**Parts of the exercise:**
[1] In the review of the Touched by an Angel episode, what is the name of the character Bai Ling plays in "The Spirit of Liberty Moon"?
[2] Write out word for word the stretch of the review that starts at the words "One of Edward’s" and ends after the words "eyes to selflessness.".

**Passage to read:**

Sally Watches…Touched by an Angel (Again)!

As I mentioned in my recent Word On The Street story, the newest Signed, Sealed, Delivered movie is on its way. Premiering on October 17th, this movie will bring their audience a new chapter to a story that started all the way back in 2013. The series is executive produced by Martha Williamson, who also executive produced Touched by an Angel. Similar to Signed, Sealed, Delivered, Touched by an Angel has seen many guest stars appear over the course of the show’s nine season life-span. One of them was Bai Ling, who guest starred on Touched by an Angel in 1998.

Even though I have seen many episodes of Touched by an Angel before, I don’t recall ever seeing the two-part episode, “The Spirit of Liberty Moon”, the episode I’ll be reviewing for this post. Prior to writing this article, I had heard it was “one of the most moving episodes from the television drama”. With curiosity getting the better of me and because Bai’s birthday is on October 10th, I decided to revisit this show and review this particular episode. Two years ago, I wrote about another Touched by an Angel episode, “The Sky Is Falling”. Like that post, what will be discussed is what I liked about this episode, what I didn’t like about this episode, the story itself, the other factors from this episode, and my overall thoughts.

This is a screenshot of one of the Touched by an Angel DVDs I own. Screenshot taken by me, Sally Silverscreen.

What I liked about this episode:

Last November, I reviewed an episode of Homicide: Life on the Street titled “And The Rockets Dead Glare”. In that post, I talked about how, while portraying Teri Chow, Bai was forced to rely on emotion instead of actions. This was compared to her characters in The Crow and Lost; Myca and Achara. Because of how effectively she used emotion, Bai was the stand-out actor in “And The Rockets Dead Glare”! I’ve seen only a handful of projects from Bai’s filmography. Despite this, I have noticed that she has a strong sense of emotionality. She not only knows how to control that emotionality, but also how to use that control to her advantage. Portraying a character named Jean Chang, the emotions Bai brought to her role in “The Spirit of Liberty Moon” felt realistic and genuine. Earlier in the episode, Jean crosses paths with Monica and Edward, a toy company CEO, at a local Chinese restaurant. In an attempt to recruit her for an upcoming business trip, they ask Jean why she doesn’t want to go to China. This is where Jean explains her very heart-breaking life story. Throughout this explanation, Bai’s emotions flawlessly adapted with each part of Jean’s story, ranging from blissful reminiscing to tear-inducing sadness. This strength in Bai’s acting abilities allows her performance to contain depth. It also gave the audience a reason to feel empathy/sympathy for Jean.

What I didn’t like about this episode:

One of Edward’s co-workers is his friend, Alex Stella. Throughout “The Spirit of Liberty Moon”, Alex was rude and self-centered, especially toward Jean. It got to the point where his attitude became so annoying, it was tiresome to watch him in a static state. I understand Alex was meant to show the viewer that, sometimes, people won’t change, no matter how hard you try. I’ll also admit this is not a bad lesson to teach. But because of this episode’s story and because of the nature of Touched by an Angel, I wish the angels had paid Alex a visit and opened his eyes to selflessness.

**Data supplied:**
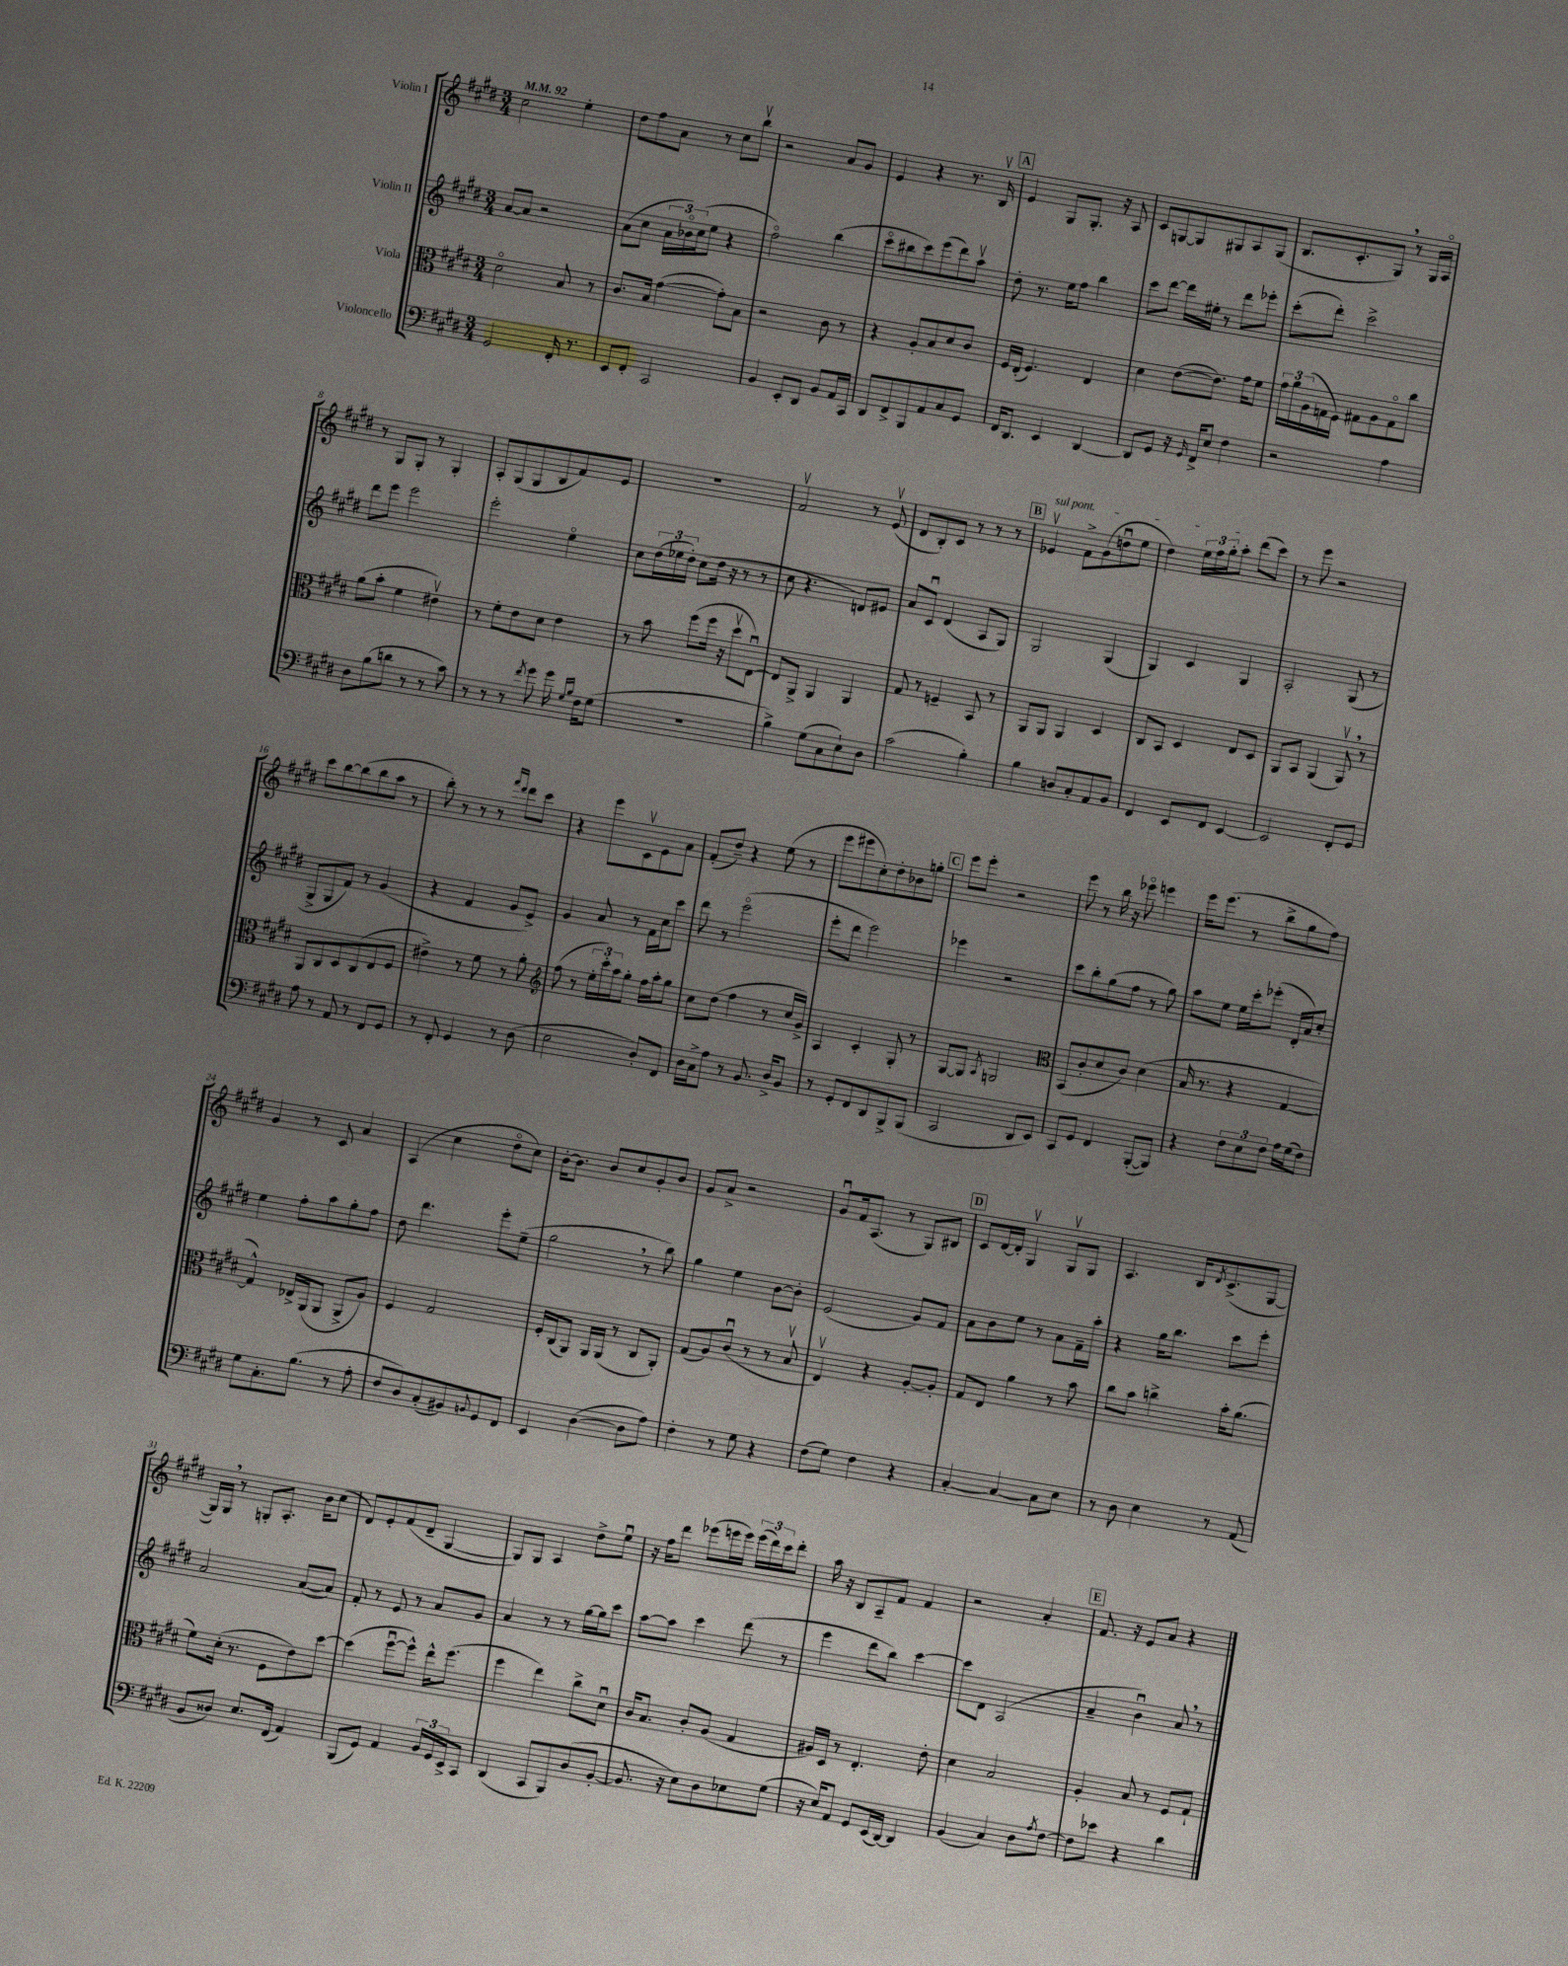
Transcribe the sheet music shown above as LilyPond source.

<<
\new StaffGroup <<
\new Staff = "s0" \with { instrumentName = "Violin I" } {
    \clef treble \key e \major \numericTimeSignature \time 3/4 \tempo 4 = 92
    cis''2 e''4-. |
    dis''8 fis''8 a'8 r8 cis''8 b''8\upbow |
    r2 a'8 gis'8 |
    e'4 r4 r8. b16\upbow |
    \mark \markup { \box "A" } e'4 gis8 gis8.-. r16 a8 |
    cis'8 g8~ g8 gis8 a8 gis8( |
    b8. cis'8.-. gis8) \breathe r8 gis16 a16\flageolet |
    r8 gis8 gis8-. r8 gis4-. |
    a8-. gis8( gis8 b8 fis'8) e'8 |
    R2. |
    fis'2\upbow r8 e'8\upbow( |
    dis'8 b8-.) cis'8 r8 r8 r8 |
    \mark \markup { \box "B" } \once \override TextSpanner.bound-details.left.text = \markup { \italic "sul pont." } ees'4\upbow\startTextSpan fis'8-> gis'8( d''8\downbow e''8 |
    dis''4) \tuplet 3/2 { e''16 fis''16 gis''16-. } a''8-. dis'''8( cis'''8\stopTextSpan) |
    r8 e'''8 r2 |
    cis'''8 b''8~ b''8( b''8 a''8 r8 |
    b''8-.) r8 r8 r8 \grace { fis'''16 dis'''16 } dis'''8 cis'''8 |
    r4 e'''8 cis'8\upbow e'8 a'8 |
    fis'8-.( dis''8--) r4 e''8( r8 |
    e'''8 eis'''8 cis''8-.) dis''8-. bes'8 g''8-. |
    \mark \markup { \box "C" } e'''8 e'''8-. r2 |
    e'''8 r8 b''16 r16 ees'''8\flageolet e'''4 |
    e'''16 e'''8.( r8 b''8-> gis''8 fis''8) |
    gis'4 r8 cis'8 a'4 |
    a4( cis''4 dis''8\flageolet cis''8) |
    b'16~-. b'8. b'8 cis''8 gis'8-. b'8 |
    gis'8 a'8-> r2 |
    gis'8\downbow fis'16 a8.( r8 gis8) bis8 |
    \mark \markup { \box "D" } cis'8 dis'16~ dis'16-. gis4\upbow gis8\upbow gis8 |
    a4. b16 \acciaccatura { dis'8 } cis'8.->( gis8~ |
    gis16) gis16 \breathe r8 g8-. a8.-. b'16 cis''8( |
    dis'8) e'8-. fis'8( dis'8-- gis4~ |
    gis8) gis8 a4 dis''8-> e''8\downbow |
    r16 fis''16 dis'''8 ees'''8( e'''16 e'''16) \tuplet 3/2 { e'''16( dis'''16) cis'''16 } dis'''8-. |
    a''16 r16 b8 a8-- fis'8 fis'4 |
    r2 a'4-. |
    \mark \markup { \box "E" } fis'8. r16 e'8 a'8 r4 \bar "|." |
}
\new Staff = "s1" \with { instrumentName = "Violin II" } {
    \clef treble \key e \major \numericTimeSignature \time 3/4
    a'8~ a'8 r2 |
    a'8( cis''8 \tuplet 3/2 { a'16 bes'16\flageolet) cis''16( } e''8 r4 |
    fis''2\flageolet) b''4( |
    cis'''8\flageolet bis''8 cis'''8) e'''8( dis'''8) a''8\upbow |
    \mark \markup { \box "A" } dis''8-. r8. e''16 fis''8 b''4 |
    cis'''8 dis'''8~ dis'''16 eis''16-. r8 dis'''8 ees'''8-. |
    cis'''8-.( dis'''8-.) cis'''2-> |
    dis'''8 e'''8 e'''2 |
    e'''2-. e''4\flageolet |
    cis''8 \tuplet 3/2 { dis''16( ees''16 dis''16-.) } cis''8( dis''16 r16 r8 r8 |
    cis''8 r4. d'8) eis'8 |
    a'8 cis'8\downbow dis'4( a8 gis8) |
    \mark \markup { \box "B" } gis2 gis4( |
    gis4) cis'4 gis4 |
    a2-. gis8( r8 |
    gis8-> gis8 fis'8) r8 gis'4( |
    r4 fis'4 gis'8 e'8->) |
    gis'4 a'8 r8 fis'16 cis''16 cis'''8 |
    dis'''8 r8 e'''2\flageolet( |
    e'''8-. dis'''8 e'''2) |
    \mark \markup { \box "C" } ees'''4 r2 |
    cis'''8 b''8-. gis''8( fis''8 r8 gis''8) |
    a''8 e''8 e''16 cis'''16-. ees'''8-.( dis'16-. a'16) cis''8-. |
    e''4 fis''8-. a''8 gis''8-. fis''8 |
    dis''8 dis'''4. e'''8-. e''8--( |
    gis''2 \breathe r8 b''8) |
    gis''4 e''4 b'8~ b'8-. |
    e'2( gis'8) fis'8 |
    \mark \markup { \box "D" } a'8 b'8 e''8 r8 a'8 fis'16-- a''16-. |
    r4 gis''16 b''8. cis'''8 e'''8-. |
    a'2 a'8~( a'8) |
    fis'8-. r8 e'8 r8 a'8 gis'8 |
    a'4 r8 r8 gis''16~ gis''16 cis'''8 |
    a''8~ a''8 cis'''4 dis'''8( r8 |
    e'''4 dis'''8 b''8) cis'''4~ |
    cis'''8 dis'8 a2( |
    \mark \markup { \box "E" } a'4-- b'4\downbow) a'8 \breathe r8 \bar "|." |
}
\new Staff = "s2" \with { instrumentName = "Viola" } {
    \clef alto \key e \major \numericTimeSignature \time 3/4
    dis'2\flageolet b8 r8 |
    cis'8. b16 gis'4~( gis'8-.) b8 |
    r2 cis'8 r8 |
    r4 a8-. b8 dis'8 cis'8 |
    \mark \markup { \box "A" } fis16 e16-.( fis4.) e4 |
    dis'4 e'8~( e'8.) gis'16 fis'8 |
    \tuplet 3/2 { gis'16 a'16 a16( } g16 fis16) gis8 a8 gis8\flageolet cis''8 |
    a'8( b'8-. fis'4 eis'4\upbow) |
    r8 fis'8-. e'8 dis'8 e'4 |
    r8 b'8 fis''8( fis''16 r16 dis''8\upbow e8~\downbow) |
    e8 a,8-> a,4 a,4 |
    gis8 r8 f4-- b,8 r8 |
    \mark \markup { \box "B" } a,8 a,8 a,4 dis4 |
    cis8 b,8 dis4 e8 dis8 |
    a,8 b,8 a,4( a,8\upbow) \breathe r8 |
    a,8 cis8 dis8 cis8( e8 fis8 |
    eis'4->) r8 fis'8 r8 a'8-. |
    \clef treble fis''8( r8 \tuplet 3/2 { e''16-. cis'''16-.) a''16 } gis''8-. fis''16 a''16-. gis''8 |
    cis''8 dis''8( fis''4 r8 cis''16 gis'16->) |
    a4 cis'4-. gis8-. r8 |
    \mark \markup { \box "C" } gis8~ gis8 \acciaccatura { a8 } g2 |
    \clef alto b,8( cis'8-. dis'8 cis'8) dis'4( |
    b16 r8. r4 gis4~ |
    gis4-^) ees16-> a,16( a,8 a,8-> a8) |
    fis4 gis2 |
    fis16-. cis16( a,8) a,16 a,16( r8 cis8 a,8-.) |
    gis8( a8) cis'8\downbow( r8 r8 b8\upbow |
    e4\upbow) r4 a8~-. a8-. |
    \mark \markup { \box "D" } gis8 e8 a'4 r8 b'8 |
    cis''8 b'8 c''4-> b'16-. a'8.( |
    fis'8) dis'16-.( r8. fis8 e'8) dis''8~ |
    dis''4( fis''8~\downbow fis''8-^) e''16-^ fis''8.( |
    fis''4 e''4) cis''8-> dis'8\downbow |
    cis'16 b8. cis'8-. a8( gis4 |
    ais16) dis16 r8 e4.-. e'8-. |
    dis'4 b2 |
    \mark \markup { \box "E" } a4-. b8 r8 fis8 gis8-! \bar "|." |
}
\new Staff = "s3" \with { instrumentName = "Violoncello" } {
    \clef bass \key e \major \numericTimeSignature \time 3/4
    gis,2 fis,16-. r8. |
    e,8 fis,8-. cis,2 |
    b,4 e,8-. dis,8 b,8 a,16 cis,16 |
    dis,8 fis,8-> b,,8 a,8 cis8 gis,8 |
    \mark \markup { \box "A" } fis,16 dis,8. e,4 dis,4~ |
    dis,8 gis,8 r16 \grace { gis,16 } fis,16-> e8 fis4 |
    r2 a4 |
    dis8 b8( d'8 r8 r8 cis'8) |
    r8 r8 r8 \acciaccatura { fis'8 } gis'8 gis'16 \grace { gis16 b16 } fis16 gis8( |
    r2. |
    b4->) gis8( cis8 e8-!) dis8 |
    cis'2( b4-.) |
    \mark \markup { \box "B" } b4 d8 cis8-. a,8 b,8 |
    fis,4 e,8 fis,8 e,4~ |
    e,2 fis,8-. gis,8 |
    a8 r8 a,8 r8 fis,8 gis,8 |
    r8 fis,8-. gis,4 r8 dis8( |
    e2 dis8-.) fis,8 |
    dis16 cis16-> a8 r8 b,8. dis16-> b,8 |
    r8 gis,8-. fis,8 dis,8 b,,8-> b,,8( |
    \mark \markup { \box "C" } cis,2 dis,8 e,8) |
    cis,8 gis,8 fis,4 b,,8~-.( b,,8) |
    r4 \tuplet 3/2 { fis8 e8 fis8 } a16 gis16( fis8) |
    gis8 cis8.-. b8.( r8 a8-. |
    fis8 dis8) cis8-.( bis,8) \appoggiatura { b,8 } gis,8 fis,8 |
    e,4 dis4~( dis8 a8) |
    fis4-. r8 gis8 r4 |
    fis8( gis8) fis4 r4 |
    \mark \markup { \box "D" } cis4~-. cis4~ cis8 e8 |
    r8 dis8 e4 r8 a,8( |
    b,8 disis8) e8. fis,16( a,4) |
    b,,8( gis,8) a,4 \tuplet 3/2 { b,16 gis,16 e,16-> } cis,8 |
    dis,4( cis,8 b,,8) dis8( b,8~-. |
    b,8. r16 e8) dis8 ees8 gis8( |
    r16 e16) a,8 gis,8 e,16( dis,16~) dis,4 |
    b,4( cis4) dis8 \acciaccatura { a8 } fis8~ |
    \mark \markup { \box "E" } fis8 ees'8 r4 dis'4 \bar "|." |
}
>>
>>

**Solutions to the exercise:**
[1] Jean Chang

[2]
One of Edward’s co-workers is his friend, Alex Stella. Throughout “The Spirit of Liberty Moon”, Alex was rude and self-centered, especially toward Jean. It got to the point where his attitude became so annoying, it was tiresome to watch him in a static state. I understand Alex was meant to show the viewer that, sometimes, people won’t change, no matter how hard you try. I’ll also admit this is not a bad lesson to teach. But because of this episode’s story and because of the nature of Touched by an Angel, I wish the angels had paid Alex a visit and opened his eyes to selflessness.